▶ Task statement
Beneath this instruction is a block of data; output from it exactly the lines that run from the one containing "List each element's" through the one containing "table_cell [1116, 90, 1177, 1087]", inclusive.

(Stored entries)

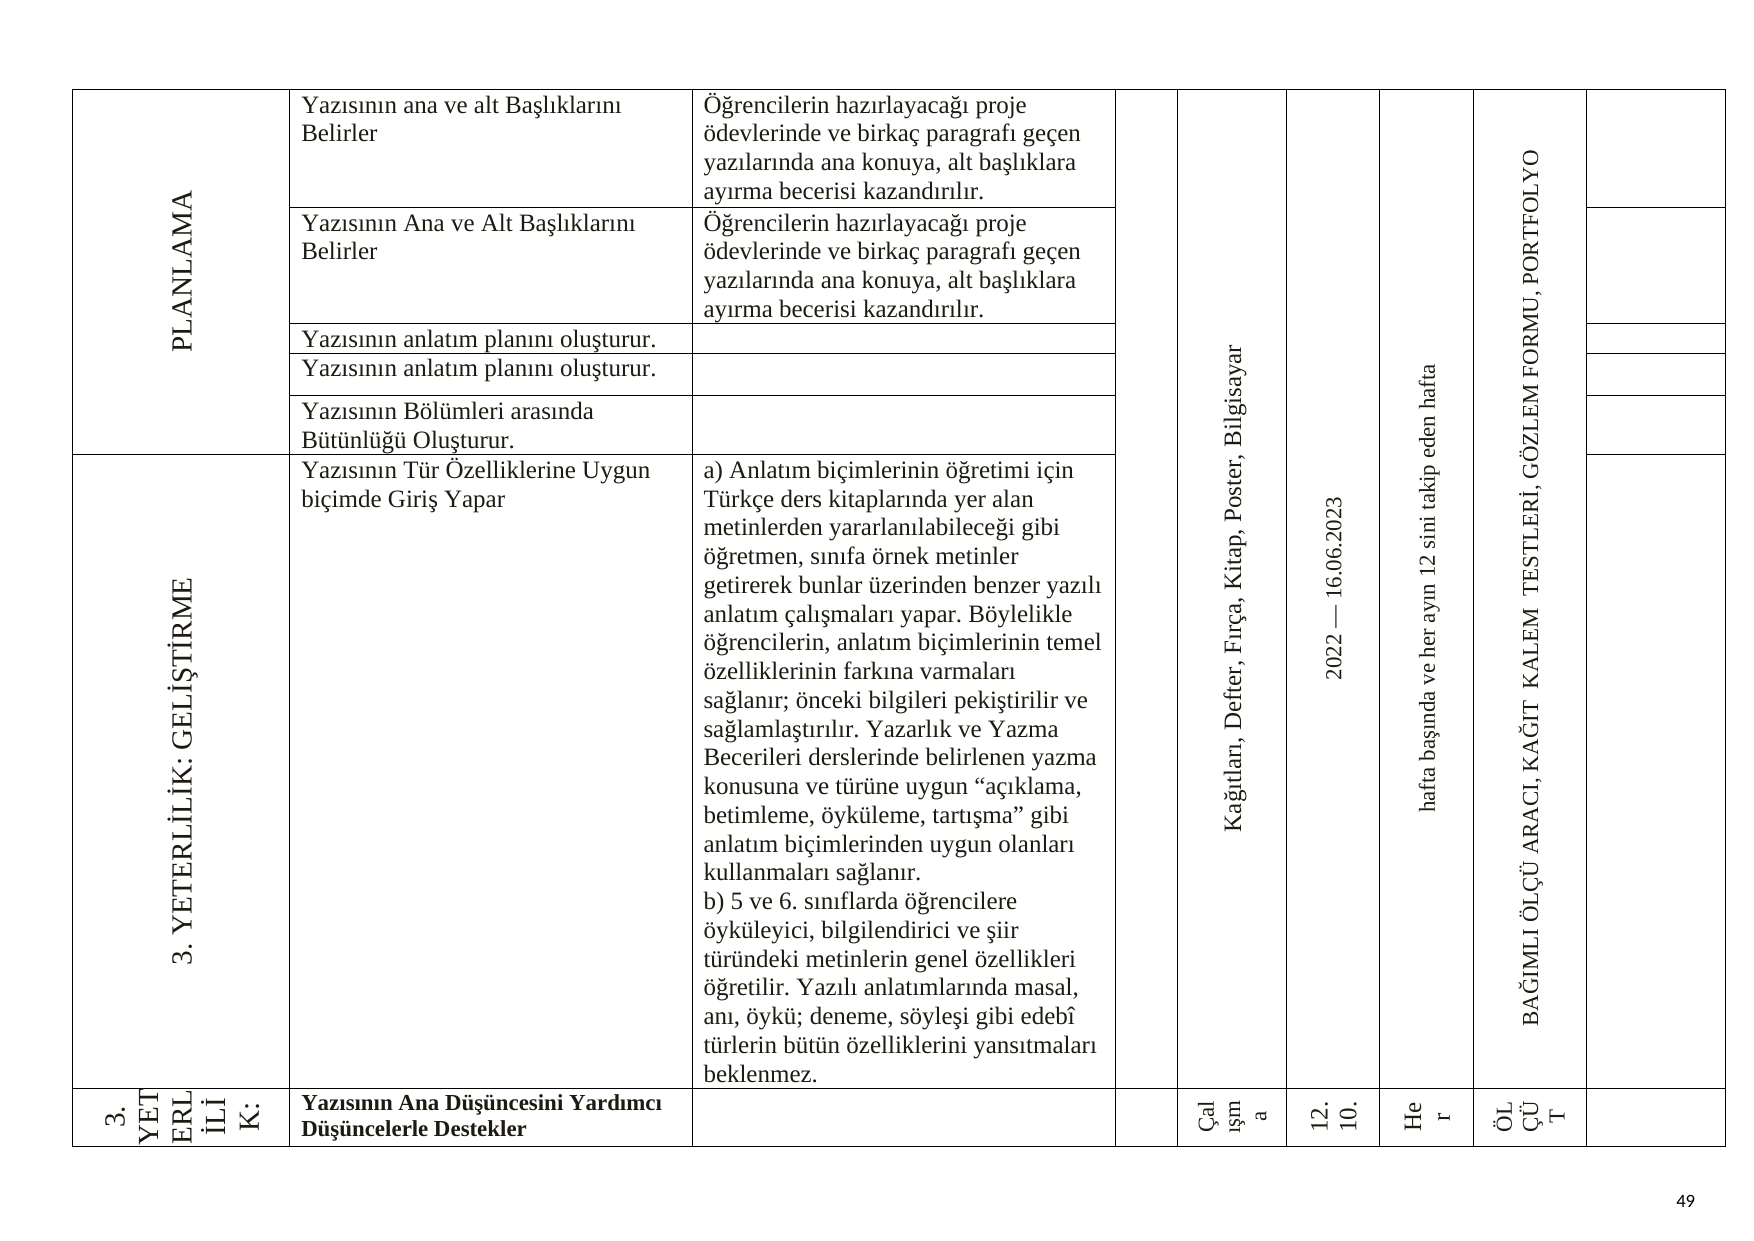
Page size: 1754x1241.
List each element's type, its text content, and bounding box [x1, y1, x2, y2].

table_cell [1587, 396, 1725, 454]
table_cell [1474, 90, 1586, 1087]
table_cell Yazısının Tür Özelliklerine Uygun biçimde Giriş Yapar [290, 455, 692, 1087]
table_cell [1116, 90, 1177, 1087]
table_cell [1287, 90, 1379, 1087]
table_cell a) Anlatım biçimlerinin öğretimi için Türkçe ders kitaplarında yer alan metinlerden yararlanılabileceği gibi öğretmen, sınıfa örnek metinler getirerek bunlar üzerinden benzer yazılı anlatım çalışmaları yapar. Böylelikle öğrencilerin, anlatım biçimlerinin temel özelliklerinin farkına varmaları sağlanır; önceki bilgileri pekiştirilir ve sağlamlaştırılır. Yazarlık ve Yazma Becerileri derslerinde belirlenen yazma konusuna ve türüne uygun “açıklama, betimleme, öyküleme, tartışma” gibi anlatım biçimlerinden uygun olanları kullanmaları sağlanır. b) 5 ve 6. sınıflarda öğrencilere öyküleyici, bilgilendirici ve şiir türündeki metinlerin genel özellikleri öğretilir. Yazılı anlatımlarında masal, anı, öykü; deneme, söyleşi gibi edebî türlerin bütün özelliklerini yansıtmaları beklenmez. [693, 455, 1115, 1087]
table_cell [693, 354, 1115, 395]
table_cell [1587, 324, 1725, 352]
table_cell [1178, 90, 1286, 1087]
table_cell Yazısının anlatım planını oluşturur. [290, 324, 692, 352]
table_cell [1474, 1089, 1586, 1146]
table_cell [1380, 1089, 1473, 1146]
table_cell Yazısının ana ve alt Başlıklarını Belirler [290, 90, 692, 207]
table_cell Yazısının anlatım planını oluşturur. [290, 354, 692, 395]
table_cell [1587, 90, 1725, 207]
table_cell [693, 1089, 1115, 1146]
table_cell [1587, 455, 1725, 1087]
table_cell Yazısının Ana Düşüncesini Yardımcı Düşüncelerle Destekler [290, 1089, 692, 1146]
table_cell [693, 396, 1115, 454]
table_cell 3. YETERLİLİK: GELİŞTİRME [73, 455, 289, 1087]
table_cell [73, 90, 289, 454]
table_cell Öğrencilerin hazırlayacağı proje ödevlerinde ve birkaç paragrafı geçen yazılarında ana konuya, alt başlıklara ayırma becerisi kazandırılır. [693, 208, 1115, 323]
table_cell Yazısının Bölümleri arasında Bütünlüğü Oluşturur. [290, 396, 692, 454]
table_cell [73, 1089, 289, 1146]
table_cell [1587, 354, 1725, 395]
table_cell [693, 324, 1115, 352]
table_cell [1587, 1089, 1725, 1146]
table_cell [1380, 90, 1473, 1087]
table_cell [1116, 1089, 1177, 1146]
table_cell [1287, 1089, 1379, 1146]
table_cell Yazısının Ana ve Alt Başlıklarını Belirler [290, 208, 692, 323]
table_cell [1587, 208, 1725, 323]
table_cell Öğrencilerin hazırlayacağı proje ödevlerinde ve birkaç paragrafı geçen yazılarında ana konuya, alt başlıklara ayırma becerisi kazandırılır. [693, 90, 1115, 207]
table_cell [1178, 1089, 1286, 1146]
==
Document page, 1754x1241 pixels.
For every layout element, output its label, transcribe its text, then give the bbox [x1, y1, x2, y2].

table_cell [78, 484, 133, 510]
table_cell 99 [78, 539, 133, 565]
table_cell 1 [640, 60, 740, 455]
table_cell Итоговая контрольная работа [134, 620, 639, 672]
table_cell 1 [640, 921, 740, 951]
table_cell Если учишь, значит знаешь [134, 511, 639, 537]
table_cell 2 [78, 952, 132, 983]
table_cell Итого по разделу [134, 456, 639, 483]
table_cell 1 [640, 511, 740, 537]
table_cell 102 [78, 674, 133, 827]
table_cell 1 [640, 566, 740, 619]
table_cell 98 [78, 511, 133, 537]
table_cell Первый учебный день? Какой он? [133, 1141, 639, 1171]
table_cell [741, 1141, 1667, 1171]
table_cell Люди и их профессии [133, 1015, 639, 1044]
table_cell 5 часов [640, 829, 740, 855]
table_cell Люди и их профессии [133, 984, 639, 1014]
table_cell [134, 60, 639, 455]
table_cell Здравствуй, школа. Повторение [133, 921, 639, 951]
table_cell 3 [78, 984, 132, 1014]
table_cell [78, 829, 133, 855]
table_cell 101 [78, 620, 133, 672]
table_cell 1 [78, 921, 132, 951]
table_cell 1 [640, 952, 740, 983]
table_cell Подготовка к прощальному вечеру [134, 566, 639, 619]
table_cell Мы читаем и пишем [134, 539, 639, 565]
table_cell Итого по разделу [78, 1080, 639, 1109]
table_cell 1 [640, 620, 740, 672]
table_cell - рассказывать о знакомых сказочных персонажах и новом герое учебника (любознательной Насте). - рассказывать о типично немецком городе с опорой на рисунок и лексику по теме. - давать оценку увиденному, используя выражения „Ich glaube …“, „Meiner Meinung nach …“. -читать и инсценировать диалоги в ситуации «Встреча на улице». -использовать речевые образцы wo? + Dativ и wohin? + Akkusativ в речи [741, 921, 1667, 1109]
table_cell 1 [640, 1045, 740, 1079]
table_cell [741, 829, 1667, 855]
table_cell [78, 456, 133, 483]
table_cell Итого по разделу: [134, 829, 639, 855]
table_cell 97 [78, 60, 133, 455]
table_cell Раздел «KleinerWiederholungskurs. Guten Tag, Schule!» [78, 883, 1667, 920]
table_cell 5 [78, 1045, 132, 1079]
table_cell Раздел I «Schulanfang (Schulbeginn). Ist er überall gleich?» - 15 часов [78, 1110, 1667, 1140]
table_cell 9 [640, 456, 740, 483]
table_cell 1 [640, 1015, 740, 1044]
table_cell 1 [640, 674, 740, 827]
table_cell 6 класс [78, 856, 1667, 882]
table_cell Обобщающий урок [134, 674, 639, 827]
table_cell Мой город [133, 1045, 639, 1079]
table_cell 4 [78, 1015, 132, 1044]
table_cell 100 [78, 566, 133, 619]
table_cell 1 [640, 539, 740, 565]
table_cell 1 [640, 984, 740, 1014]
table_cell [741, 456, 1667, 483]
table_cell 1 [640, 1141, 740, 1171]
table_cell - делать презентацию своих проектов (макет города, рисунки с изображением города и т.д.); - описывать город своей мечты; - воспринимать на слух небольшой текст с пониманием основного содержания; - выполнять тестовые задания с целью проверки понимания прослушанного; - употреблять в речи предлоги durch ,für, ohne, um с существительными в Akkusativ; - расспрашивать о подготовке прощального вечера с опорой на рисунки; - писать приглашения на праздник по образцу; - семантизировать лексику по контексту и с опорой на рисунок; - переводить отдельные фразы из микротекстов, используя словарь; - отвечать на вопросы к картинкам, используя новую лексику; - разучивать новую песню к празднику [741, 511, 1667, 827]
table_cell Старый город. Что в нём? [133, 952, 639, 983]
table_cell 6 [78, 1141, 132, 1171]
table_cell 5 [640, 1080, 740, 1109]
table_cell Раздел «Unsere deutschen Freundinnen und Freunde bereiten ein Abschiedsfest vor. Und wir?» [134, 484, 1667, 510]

▶ Task answer
List each element's type, its text content, and bounding box [x1, y1, x2, y2].

table_cell [1587, 396, 1725, 454]
table_cell [1474, 90, 1586, 1087]
table_cell Yazısının Tür Özelliklerine Uygun biçimde Giriş Yapar [290, 455, 692, 1087]
table_cell [1116, 90, 1177, 1087]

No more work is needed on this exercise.